Message  Khreator Ven 24 Juil - 11:45

Pour ceux et celles qui auraient encore quelque sympathie/indulgence pour cet ex-comique...


Amel envoie une lettre à ses collègues militants

Vendredi 29 mai, très tard...

Salut les collègues,

Je tenais à partager, là, tout de suite ce que j'ai ressenti aujourd'hui à Saint-Denis avec la venue des
militants de Dieudonné, mais aussi une autre chose qui s'est passée dans la foulée, et qui m'as mis
grave les boules... Deux choses qui en apparence n'avaient rien à voir, mais qui dans le fond sont
intimement liées...

Bon, quand je suis arrivée sur le marché, il y avait une vingtaine de militants de la «Liste Anti-
Sioniste» menée par Dieudonné. Dieudo, grand courageux, n'était pas là. Je dois vous dire tout de
suite qu'il y a dans cette liste, des catholiques intégristes, des anciens responsables nationaux du F.N
(pas des débutants en politique quoi!), des négationnistes réputés, etc... Bref, pour plus d'infos, vous
pouvez jeter un coup d'oeil sur le tract en pièce jointe fait notamment par «Saint-Denis en lutte» (le
réseau que nous construisons à l'échelle de la ville).

Bref, quand je suis arrivée, une vingtaine de militants diffusaient des tracts. Je dirais une dizaine de
trentenaires et pas mal de jeunes autour de la vingtaine, la plupart d'origine maghrébine et africaine,
de la deuxième ou de la troisième génération même. Je sais que parmi les plus jeunes il y avaient
plusieurs dionysiens, même si cela ne semblait pas être le cas pour les plus âgés. Si, juste un ancien
collègue qui est parti très rapidement et qui n'a pas pris part aux «échanges». Leur grand chef était
«blanc» et m'a dit texto dès le début «Moi je viens de chez vous, l'extrême gauche, et je suis passé
de l'autre côté, vous n'avez pas d'avenir aux élections». (petite remarque au passage, je ne milite
dans aucune orga politique depuis des années même si je me sens communiste révolutionnaire et ce
mec je le connais pas). Si je parle d'âges, d'origines, de lieux de vie, c'est que cela me semble
important de mettre un contexte à ces échanges.
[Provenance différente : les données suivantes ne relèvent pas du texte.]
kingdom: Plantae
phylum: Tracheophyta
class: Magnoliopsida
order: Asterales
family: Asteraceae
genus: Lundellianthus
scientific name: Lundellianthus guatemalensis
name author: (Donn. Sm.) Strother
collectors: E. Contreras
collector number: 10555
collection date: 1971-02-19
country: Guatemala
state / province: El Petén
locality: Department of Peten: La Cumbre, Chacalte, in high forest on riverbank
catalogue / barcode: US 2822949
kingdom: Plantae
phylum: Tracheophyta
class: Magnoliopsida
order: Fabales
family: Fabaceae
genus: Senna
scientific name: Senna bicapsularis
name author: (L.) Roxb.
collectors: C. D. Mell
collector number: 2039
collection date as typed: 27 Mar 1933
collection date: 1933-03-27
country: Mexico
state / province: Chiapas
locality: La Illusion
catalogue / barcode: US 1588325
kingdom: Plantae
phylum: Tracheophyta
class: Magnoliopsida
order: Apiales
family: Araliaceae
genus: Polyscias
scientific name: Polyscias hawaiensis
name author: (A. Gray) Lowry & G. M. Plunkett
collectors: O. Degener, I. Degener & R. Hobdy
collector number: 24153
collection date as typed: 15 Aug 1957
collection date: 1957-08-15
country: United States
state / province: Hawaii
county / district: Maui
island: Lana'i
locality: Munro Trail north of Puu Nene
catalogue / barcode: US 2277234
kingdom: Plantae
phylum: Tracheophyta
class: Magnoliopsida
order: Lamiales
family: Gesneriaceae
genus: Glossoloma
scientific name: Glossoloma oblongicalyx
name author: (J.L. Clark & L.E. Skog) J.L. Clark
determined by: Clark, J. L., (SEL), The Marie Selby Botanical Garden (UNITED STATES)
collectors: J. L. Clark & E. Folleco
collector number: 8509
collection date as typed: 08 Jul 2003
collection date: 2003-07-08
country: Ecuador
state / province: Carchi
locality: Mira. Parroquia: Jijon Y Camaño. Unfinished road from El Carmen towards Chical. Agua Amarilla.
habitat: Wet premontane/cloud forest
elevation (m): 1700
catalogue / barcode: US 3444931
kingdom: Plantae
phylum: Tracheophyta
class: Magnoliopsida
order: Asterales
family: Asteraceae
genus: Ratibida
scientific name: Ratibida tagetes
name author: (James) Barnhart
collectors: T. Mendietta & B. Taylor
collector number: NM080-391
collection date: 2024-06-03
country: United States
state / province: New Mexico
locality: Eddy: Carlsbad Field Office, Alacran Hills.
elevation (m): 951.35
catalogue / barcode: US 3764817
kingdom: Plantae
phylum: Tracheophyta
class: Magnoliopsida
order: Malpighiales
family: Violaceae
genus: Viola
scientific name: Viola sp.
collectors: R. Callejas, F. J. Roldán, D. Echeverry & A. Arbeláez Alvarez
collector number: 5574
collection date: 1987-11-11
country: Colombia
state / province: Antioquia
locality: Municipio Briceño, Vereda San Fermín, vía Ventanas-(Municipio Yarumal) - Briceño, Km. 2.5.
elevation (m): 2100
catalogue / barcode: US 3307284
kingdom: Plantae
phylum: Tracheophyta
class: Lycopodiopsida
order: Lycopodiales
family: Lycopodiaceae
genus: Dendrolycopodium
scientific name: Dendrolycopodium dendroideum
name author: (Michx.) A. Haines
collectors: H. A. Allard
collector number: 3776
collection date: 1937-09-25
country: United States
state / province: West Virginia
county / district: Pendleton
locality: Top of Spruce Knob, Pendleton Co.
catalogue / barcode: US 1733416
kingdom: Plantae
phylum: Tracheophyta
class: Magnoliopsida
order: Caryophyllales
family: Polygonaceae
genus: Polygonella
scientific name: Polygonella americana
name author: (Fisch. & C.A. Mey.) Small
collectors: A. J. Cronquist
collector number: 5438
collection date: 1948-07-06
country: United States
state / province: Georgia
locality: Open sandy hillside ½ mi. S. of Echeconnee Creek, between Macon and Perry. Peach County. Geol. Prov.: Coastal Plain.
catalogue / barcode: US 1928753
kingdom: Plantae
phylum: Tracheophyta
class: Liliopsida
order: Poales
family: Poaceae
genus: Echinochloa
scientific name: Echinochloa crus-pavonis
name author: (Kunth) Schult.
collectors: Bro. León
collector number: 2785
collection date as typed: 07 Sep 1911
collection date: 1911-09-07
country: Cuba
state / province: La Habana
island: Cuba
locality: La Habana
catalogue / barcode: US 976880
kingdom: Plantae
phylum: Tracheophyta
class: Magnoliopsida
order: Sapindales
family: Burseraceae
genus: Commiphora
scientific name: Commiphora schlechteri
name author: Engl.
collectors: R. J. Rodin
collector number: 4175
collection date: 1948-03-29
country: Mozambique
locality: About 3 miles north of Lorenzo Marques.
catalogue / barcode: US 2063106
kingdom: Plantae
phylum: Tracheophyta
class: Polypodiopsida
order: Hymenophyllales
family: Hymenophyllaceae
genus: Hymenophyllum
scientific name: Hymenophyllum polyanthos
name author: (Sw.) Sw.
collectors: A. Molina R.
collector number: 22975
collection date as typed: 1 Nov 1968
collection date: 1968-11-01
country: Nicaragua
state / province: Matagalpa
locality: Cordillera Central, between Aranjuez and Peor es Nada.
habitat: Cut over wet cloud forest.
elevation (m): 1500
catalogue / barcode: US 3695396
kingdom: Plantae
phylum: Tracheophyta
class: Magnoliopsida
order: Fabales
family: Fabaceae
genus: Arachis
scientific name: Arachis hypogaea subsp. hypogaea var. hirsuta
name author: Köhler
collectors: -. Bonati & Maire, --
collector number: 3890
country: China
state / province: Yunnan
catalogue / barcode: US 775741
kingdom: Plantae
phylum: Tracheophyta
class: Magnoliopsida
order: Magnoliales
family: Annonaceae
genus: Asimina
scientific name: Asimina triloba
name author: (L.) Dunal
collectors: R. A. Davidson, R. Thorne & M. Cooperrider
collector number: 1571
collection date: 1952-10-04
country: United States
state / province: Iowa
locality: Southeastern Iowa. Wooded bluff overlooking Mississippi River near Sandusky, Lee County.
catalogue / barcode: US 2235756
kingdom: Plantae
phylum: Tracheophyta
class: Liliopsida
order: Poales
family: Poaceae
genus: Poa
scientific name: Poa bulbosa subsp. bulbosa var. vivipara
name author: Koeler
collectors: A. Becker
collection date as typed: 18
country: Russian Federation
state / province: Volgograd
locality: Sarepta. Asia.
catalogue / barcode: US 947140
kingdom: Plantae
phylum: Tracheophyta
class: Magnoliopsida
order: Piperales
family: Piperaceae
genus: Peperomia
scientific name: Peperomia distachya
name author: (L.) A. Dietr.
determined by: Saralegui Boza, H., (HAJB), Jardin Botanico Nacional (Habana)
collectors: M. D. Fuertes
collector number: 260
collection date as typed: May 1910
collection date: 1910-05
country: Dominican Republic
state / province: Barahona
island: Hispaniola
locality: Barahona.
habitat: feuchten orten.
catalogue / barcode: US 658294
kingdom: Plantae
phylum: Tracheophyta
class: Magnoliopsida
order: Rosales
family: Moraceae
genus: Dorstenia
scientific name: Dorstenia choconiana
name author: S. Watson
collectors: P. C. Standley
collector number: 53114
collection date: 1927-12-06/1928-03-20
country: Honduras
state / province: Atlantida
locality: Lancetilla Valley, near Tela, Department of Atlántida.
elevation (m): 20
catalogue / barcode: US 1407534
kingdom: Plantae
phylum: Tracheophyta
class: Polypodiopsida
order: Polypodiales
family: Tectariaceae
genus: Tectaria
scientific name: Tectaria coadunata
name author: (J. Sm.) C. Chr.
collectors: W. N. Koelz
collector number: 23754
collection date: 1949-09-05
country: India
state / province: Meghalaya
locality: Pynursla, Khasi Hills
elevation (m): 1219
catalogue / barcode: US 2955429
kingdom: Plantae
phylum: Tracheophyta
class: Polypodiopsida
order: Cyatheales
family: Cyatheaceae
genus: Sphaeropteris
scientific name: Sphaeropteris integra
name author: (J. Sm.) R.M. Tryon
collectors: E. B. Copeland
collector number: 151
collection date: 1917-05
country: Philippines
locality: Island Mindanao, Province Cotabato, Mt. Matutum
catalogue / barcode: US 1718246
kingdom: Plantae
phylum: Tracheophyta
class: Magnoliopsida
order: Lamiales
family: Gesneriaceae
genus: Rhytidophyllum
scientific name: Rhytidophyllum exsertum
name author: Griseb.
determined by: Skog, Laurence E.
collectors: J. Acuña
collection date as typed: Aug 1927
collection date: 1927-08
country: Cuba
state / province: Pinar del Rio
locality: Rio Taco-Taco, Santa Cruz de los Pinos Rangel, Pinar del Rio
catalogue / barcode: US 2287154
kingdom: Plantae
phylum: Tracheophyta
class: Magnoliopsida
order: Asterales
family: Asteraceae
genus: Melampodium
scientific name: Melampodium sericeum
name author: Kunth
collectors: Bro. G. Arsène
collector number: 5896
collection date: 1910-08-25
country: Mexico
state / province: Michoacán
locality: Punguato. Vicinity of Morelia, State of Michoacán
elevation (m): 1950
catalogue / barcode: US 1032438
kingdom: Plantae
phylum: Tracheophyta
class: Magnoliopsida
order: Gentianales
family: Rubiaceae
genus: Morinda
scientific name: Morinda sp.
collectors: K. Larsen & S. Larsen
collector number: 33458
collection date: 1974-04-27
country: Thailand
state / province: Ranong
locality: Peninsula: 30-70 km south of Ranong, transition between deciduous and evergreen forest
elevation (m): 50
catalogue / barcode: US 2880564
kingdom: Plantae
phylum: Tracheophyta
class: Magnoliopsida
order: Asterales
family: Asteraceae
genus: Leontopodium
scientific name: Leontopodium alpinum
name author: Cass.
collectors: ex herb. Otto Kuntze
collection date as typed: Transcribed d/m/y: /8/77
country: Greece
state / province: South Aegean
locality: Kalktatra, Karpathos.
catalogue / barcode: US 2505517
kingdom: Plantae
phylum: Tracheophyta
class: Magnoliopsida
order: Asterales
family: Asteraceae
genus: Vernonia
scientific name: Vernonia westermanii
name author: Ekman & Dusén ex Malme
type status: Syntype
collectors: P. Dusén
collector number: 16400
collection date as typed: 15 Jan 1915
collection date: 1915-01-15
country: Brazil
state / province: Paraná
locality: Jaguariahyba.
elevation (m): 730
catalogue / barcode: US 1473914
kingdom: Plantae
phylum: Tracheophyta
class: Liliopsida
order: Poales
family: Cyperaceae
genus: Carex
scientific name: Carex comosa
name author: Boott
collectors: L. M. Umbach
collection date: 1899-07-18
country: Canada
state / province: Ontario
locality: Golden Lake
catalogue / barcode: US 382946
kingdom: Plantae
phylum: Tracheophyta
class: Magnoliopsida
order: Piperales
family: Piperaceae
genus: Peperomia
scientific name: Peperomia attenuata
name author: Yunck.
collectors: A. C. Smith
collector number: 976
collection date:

On ne voit pas la vie pareille selon le paysage qui
s'offre à nous à notre réveil. Je suis moi même d'origine algérienne, tout cela me questionne et me
bouleverse et au titre de mon histoire familiale et collective et au titre de mon statut d'être humain
tout court digne et libre (du moins qui tente de l'être! Pas gagné...)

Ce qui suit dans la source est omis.